▶ **WORK ORDER**: Exactly reproduce the entries, dropping any pictures from your copy.

▶ **RECORDS PROVIDED**:
++++++++
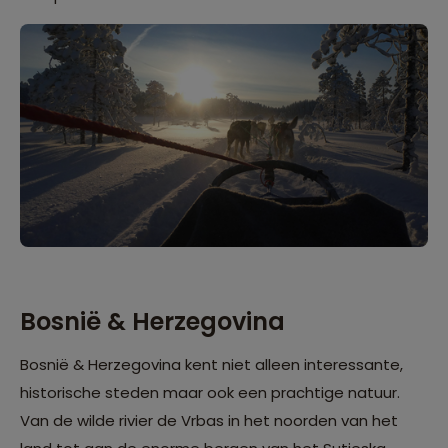
Bosnië & Herzegovina
Bosnië & Herzegovina
kent niet alleen interessante,
historische steden maar ook een prachtige natuur.
Van de wilde rivier de Vrbas in het noorden van het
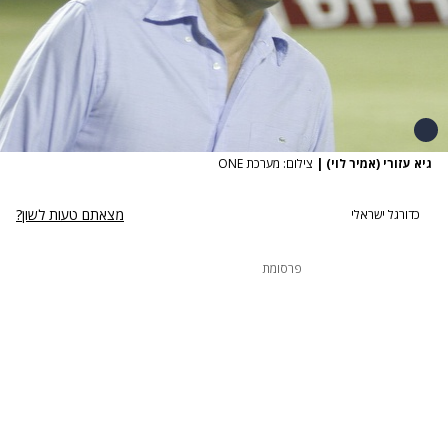
גיא עזורי (אמיר לוי)
|
צילום: מערכת ONE
מצאתם טעות לשון?
כדורגל ישראלי
פרסומת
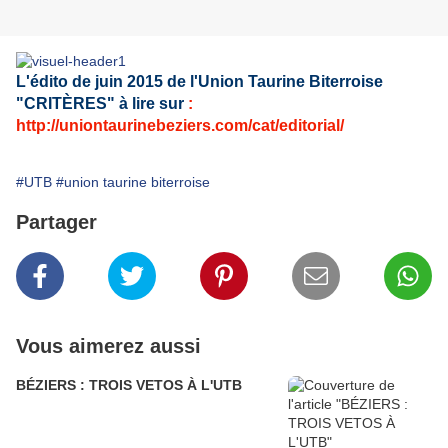
L'édito
de juin 2015
de l'Union Taurine Biterroise
"CRITÈRES" à lire sur
:
http://uniontaurinebeziers.com/cat/editorial/
#UTB
#union taurine biterroise
Partager
Vous aimerez aussi
BÉZIERS : TROIS VETOS À L'UTB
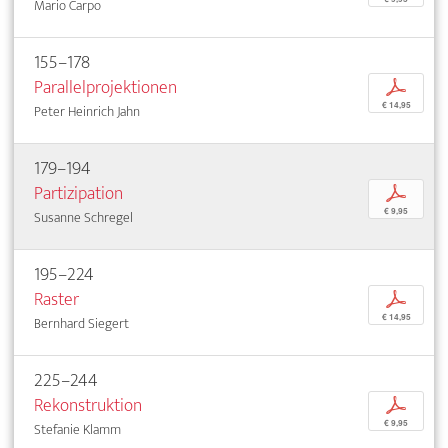
Mario Carpo
155–178
Parallelprojektionen
p
€ 14,95
Peter Heinrich Jahn
179–194
Partizipation
p
€ 9,95
Susanne Schregel
195–224
Raster
p
€ 14,95
Bernhard Siegert
225–244
Rekonstruktion
p
€ 9,95
Stefanie Klamm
++++++++
▶ **SOLUTION FOR THIS PROBLEM**:
Bosnië & Herzegovina
Bosnië & Herzegovina
kent niet alleen interessante,
historische steden maar ook een prachtige natuur.
Van de wilde rivier de Vrbas in het noorden van het
גיא עזורי (אמיר לוי)
|
צילום: מערכת ONE
מצאתם טעות לשון?
כדורגל ישראלי
פרסומת
L'édito
de juin 2015
de l'Union Taurine Biterroise
"CRITÈRES" à lire sur
:
http://uniontaurinebeziers.com/cat/editorial/
#UTB
#union taurine biterroise
Partager
Vous aimerez aussi
BÉZIERS : TROIS VETOS À L'UTB
Mario Carpo
155–178
Parallelprojektionen
p
€ 14,95
Peter Heinrich Jahn
179–194
Partizipation
p
€ 9,95
Susanne Schregel
195–224
Raster
p
€ 14,95
Bernhard Siegert
225–244
Rekonstruktion
p
€ 9,95
Stefanie Klamm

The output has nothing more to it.